BEGIN Dataset rows

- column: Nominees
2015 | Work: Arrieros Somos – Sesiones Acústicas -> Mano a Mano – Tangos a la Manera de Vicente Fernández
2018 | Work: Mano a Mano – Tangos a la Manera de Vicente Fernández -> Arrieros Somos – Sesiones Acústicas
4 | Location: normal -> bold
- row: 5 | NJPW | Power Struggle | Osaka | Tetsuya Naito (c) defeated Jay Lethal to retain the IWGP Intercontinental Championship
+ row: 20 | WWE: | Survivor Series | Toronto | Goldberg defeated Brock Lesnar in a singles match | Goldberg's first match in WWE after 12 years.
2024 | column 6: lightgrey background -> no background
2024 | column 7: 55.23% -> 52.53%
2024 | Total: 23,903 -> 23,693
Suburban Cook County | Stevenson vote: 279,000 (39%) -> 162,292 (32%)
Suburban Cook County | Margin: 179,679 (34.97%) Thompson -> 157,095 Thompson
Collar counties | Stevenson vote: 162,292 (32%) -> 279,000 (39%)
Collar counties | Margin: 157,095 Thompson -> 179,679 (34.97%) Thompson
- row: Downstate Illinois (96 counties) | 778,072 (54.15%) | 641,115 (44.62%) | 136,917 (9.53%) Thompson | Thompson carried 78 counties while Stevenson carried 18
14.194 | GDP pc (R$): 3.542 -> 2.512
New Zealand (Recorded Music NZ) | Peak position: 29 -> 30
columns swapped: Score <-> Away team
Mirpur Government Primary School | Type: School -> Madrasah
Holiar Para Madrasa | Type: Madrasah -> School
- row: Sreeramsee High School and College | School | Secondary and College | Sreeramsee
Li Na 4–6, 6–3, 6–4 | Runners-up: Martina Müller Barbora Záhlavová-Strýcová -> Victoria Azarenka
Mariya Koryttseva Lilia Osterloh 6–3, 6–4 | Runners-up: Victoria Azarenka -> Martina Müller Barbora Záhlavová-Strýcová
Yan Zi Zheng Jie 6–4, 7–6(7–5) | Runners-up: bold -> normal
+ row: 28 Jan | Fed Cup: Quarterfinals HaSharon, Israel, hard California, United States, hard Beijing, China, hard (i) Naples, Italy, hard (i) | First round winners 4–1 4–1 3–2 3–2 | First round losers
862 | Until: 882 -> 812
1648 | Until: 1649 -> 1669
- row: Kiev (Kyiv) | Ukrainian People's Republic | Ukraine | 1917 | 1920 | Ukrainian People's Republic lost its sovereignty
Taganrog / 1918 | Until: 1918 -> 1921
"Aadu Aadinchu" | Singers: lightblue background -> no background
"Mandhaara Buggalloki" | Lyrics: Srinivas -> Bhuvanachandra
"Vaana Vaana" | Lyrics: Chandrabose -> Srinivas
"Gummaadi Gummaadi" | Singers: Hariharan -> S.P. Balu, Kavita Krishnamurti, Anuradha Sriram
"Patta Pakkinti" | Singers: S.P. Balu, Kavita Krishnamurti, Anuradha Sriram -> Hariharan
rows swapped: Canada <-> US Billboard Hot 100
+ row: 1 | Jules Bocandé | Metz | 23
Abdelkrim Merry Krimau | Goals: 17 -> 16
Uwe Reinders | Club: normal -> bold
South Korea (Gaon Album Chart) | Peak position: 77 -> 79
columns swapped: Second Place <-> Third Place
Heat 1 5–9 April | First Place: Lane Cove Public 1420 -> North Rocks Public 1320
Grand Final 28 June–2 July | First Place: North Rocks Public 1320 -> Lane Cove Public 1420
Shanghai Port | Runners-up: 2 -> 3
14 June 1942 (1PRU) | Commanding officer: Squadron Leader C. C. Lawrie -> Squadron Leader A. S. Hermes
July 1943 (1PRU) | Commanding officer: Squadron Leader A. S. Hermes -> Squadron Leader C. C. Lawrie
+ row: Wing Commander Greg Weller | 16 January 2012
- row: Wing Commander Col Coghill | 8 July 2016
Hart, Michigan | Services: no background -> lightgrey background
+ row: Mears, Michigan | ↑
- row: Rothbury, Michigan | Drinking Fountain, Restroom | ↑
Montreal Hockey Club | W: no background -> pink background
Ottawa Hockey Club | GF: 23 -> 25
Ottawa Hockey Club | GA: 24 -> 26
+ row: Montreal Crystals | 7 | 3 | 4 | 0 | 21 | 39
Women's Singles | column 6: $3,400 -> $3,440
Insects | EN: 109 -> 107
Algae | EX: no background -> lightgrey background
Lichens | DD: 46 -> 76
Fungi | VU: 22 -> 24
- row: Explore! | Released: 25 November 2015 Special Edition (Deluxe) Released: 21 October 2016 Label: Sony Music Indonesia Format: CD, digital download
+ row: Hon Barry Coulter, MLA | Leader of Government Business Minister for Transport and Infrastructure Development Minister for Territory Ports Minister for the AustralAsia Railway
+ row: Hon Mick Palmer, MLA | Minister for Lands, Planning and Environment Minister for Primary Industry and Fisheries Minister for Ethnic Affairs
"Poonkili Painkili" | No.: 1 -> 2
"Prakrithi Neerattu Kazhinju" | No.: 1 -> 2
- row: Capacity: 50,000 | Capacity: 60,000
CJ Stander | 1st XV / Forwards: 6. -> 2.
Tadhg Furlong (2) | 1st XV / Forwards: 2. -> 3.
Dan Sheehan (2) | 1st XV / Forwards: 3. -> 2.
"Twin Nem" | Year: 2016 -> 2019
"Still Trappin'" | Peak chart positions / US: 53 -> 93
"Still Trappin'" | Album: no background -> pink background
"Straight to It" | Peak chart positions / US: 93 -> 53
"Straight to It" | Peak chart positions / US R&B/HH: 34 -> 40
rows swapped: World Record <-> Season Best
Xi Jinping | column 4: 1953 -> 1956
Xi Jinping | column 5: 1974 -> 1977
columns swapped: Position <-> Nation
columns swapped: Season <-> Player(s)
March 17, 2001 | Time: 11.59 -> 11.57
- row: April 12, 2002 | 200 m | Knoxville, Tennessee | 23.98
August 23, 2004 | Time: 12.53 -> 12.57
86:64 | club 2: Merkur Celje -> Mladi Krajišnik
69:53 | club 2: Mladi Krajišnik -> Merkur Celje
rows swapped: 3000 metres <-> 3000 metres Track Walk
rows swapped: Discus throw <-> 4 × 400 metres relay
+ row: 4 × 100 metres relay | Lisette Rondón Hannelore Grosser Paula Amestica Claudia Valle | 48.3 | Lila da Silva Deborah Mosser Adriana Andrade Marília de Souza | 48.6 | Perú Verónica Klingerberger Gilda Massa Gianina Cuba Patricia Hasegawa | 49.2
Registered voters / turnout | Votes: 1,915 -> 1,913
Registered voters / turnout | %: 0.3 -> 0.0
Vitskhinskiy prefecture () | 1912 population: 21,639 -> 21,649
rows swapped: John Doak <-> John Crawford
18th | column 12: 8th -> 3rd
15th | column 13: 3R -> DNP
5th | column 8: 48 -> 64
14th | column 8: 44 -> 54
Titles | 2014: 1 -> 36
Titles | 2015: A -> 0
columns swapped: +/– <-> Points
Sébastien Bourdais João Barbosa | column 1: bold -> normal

END Dataset rows

_Written problem_
Retype every line of the listing above without changing anything.

_Exercise output_
- column: Nominees
2015 | Work: Arrieros Somos – Sesiones Acústicas -> Mano a Mano – Tangos a la Manera de Vicente Fernández
2018 | Work: Mano a Mano – Tangos a la Manera de Vicente Fernández -> Arrieros Somos – Sesiones Acústicas
4 | Location: normal -> bold
- row: 5 | NJPW | Power Struggle | Osaka | Tetsuya Naito (c) defeated Jay Lethal to retain the IWGP Intercontinental Championship
+ row: 20 | WWE: | Survivor Series | Toronto | Goldberg defeated Brock Lesnar in a singles match | Goldberg's first match in WWE after 12 years.
2024 | column 6: lightgrey background -> no background
2024 | column 7: 55.23% -> 52.53%
2024 | Total: 23,903 -> 23,693
Suburban Cook County | Stevenson vote: 279,000 (39%) -> 162,292 (32%)
Suburban Cook County | Margin: 179,679 (34.97%) Thompson -> 157,095 Thompson
Collar counties | Stevenson vote: 162,292 (32%) -> 279,000 (39%)
Collar counties | Margin: 157,095 Thompson -> 179,679 (34.97%) Thompson
- row: Downstate Illinois (96 counties) | 778,072 (54.15%) | 641,115 (44.62%) | 136,917 (9.53%) Thompson | Thompson carried 78 counties while Stevenson carried 18
14.194 | GDP pc (R$): 3.542 -> 2.512
New Zealand (Recorded Music NZ) | Peak position: 29 -> 30
columns swapped: Score <-> Away team
Mirpur Government Primary School | Type: School -> Madrasah
Holiar Para Madrasa | Type: Madrasah -> School
- row: Sreeramsee High School and College | School | Secondary and College | Sreeramsee
Li Na 4–6, 6–3, 6–4 | Runners-up: Martina Müller Barbora Záhlavová-Strýcová -> Victoria Azarenka
Mariya Koryttseva Lilia Osterloh 6–3, 6–4 | Runners-up: Victoria Azarenka -> Martina Müller Barbora Záhlavová-Strýcová
Yan Zi Zheng Jie 6–4, 7–6(7–5) | Runners-up: bold -> normal
+ row: 28 Jan | Fed Cup: Quarterfinals HaSharon, Israel, hard California, United States, hard Beijing, China, hard (i) Naples, Italy, hard (i) | First round winners 4–1 4–1 3–2 3–2 | First round losers
862 | Until: 882 -> 812
1648 | Until: 1649 -> 1669
- row: Kiev (Kyiv) | Ukrainian People's Republic | Ukraine | 1917 | 1920 | Ukrainian People's Republic lost its sovereignty
Taganrog / 1918 | Until: 1918 -> 1921
"Aadu Aadinchu" | Singers: lightblue background -> no background
"Mandhaara Buggalloki" | Lyrics: Srinivas -> Bhuvanachandra
"Vaana Vaana" | Lyrics: Chandrabose -> Srinivas
"Gummaadi Gummaadi" | Singers: Hariharan -> S.P. Balu, Kavita Krishnamurti, Anuradha Sriram
"Patta Pakkinti" | Singers: S.P. Balu, Kavita Krishnamurti, Anuradha Sriram -> Hariharan
rows swapped: Canada <-> US Billboard Hot 100
+ row: 1 | Jules Bocandé | Metz | 23
Abdelkrim Merry Krimau | Goals: 17 -> 16
Uwe Reinders | Club: normal -> bold
South Korea (Gaon Album Chart) | Peak position: 77 -> 79
columns swapped: Second Place <-> Third Place
Heat 1 5–9 April | First Place: Lane Cove Public 1420 -> North Rocks Public 1320
Grand Final 28 June–2 July | First Place: North Rocks Public 1320 -> Lane Cove Public 1420
Shanghai Port | Runners-up: 2 -> 3
14 June 1942 (1PRU) | Commanding officer: Squadron Leader C. C. Lawrie -> Squadron Leader A. S. Hermes
July 1943 (1PRU) | Commanding officer: Squadron Leader A. S. Hermes -> Squadron Leader C. C. Lawrie
+ row: Wing Commander Greg Weller | 16 January 2012
- row: Wing Commander Col Coghill | 8 July 2016
Hart, Michigan | Services: no background -> lightgrey background
+ row: Mears, Michigan | ↑
- row: Rothbury, Michigan | Drinking Fountain, Restroom | ↑
Montreal Hockey Club | W: no background -> pink background
Ottawa Hockey Club | GF: 23 -> 25
Ottawa Hockey Club | GA: 24 -> 26
+ row: Montreal Crystals | 7 | 3 | 4 | 0 | 21 | 39
Women's Singles | column 6: $3,400 -> $3,440
Insects | EN: 109 -> 107
Algae | EX: no background -> lightgrey background
Lichens | DD: 46 -> 76
Fungi | VU: 22 -> 24
- row: Explore! | Released: 25 November 2015 Special Edition (Deluxe) Released: 21 October 2016 Label: Sony Music Indonesia Format: CD, digital download
+ row: Hon Barry Coulter, MLA | Leader of Government Business Minister for Transport and Infrastructure Development Minister for Territory Ports Minister for the AustralAsia Railway
+ row: Hon Mick Palmer, MLA | Minister for Lands, Planning and Environment Minister for Primary Industry and Fisheries Minister for Ethnic Affairs
"Poonkili Painkili" | No.: 1 -> 2
"Prakrithi Neerattu Kazhinju" | No.: 1 -> 2
- row: Capacity: 50,000 | Capacity: 60,000
CJ Stander | 1st XV / Forwards: 6. -> 2.
Tadhg Furlong (2) | 1st XV / Forwards: 2. -> 3.
Dan Sheehan (2) | 1st XV / Forwards: 3. -> 2.
"Twin Nem" | Year: 2016 -> 2019
"Still Trappin'" | Peak chart positions / US: 53 -> 93
"Still Trappin'" | Album: no background -> pink background
"Straight to It" | Peak chart positions / US: 93 -> 53
"Straight to It" | Peak chart positions / US R&B/HH: 34 -> 40
rows swapped: World Record <-> Season Best
Xi Jinping | column 4: 1953 -> 1956
Xi Jinping | column 5: 1974 -> 1977
columns swapped: Position <-> Nation
columns swapped: Season <-> Player(s)
March 17, 2001 | Time: 11.59 -> 11.57
- row: April 12, 2002 | 200 m | Knoxville, Tennessee | 23.98
August 23, 2004 | Time: 12.53 -> 12.57
86:64 | club 2: Merkur Celje -> Mladi Krajišnik
69:53 | club 2: Mladi Krajišnik -> Merkur Celje
rows swapped: 3000 metres <-> 3000 metres Track Walk
rows swapped: Discus throw <-> 4 × 400 metres relay
+ row: 4 × 100 metres relay | Lisette Rondón Hannelore Grosser Paula Amestica Claudia Valle | 48.3 | Lila da Silva Deborah Mosser Adriana Andrade Marília de Souza | 48.6 | Perú Verónica Klingerberger Gilda Massa Gianina Cuba Patricia Hasegawa | 49.2
Registered voters / turnout | Votes: 1,915 -> 1,913
Registered voters / turnout | %: 0.3 -> 0.0
Vitskhinskiy prefecture () | 1912 population: 21,639 -> 21,649
rows swapped: John Doak <-> John Crawford
18th | column 12: 8th -> 3rd
15th | column 13: 3R -> DNP
5th | column 8: 48 -> 64
14th | column 8: 44 -> 54
Titles | 2014: 1 -> 36
Titles | 2015: A -> 0
columns swapped: +/– <-> Points
Sébastien Bourdais João Barbosa | column 1: bold -> normal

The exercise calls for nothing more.